If we only have one listener, then we can do the thundering herd.
But, not for multiple listeners.  -- justin


Re: worker MPM Question

Posted by Aaron Bannert <aa...@clove.org>.
On Sat, Nov 17, 2001 at 11:09:54AM -0800, Brian Pane wrote:
> My hypothesis is that the inactive processes are never able to lock
> the accept mutex.  If you truss one of the processes that never does
> anything, what do you see?

That's a good point, since the accept listener loop is tight, it may
be starving off the other processes. Solaris is safe from kernel bugs
associated with the thundering herd, right? Since there are fewer
processes sitting on that accept mutex, I suggest you experiment with
simply turning off the mutex entirely (whatever happened to having an
AcceptMutex none option?). Having 6 processes race out of poll/select and
into accept may be lighterweight than having the same number contending
for a crossprocess mutex, especially for a server already getting pummeled
by incomming requests.

-aaron

Re: worker MPM Question

Posted by Brian Pane <bp...@pacbell.net>.
Ian Holsman wrote:

>
> I've been doing some quick performance runs again, and have noticed 
> (well.. other people did before me) that the worker MPM tends to 
> concentrate all it's work to a few processes leaving
> others doing nothing. 


My hypothesis is that the inactive processes are never able to lock
the accept mutex.  If you truss one of the processes that never does
anything, what do you see?

--Brian





Re: worker MPM Question

Posted by Jeff Trawick <tr...@attglobal.net>.
Ian Holsman <ia...@cnet.com> writes:

> I've been doing some quick performance runs again, and have noticed
> (well.. other people did before me) that the worker MPM tends to
> concentrate all it's work to a few processes leaving
> others doing nothing.

Do you have reason to believe that some process is accepting a
connection when it has no worker available to process it, while some
other process with idle workers isn't ever getting the accept mutex?
(I suppose the size of the queue between listener thread and worker
threads is supposed to avoid this; not sure.)

Since all listener threads for processes whose work queue isn't full
are blocked in a mutex, we're at the mercy of the OS for deciding who
gets it (no guarantee of round-robin).

I guess the potential problem on a system with fewer kernel
dispatchable units than threads (M:N) is that a process with
supposedly idle threads and space in the queue will get a connection,
but there won't be a free kernel dispatchable unit immediately.

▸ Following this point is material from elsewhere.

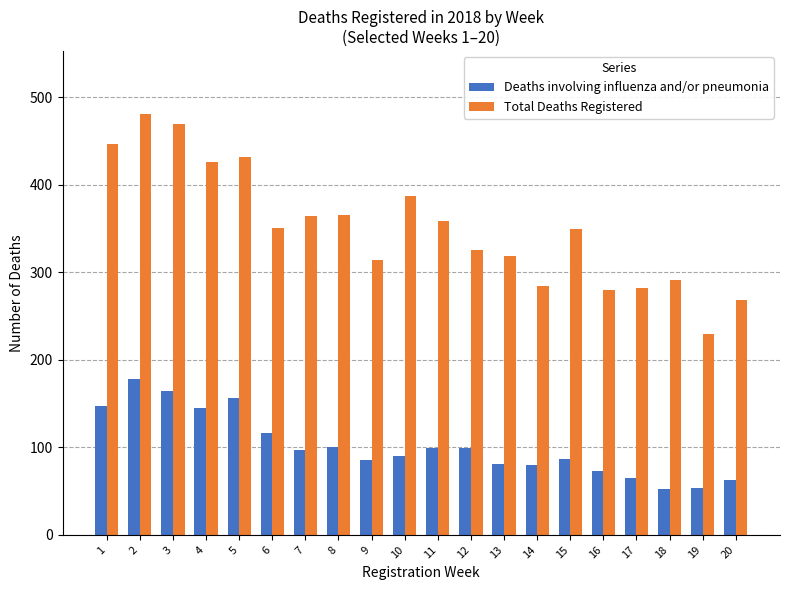

Does the chart contain any negative values?

No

But if M=N, then what is the problem with idle processes?

Does this make any sense?

-- 
Jeff Trawick | trawick@attglobal.net | PGP public key at web site:
       http://www.geocities.com/SiliconValley/Park/9289/
             Born in Roswell... married an alien...

Re: worker MPM Question

Posted by Aaron Bannert <aa...@clove.org>.
On Fri, Nov 16, 2001 at 10:22:36PM -0800, Ian Holsman wrote:
> 
> I've been doing some quick performance runs again, and have noticed (well.. 
> other people did before me) that the worker MPM tends to concentrate all 
> it's work to a few processes leaving
> others doing nothing.
> 
> Is this by design?

No it's not, but it may be an unfortunate side effect of the current
processing model and how solaris migrates LWPs to other CPUs. You're
probably running on that 6-CPU machine, and given the short-processing
times of the workers before they return to idle it is likely that
solaris (accurately) predicts that it would cost more to migrate to a
new CPU than to just keep it on the same one. How many child processes?
Threads/Process? Attempted req/sec, max that you can get? What is the
application (static page, SSI, other filters/proxy/etc)?

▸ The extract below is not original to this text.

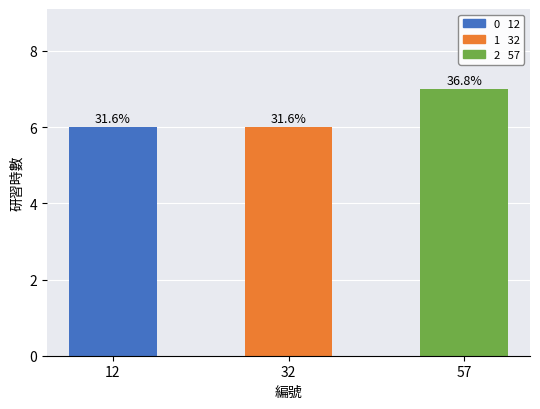

How many data points are above 6?

1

It's also possible that we're still having mutex contention problems,
so let me know if you're still seeing that. I have an account on nagoya
now that I'm going to play with (the 6-cpu monster up in Santa Clara
that runs jakarta.apache.org), so maybe something good will come of that.

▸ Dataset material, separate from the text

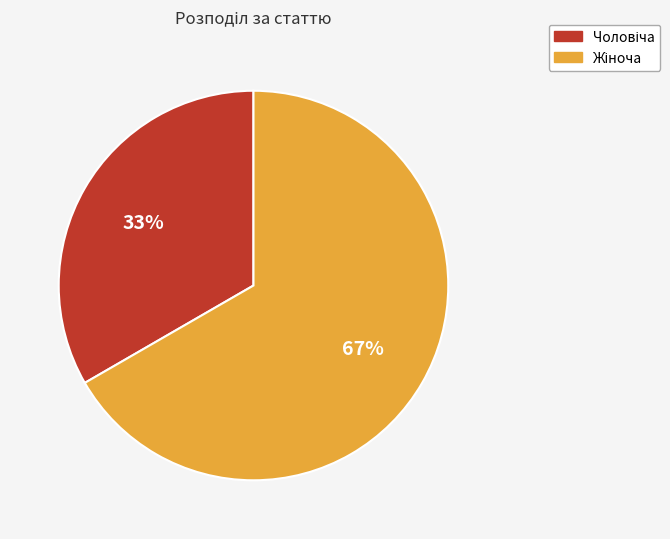

To the nearest percent, what is the average slice percentage?

50%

I also posted the alternative model patch a while back. I doubt it still
applies cleanly, but it may be worth a try.

If you give me some more details about what kinds of bottlenecks you're
seeing (limit on req/sec, hitting a max number of context switching,
not network/IO limits -- which we had a hard time factoring out before,
IIRC) I might be able to pin down something in the code that's causing it.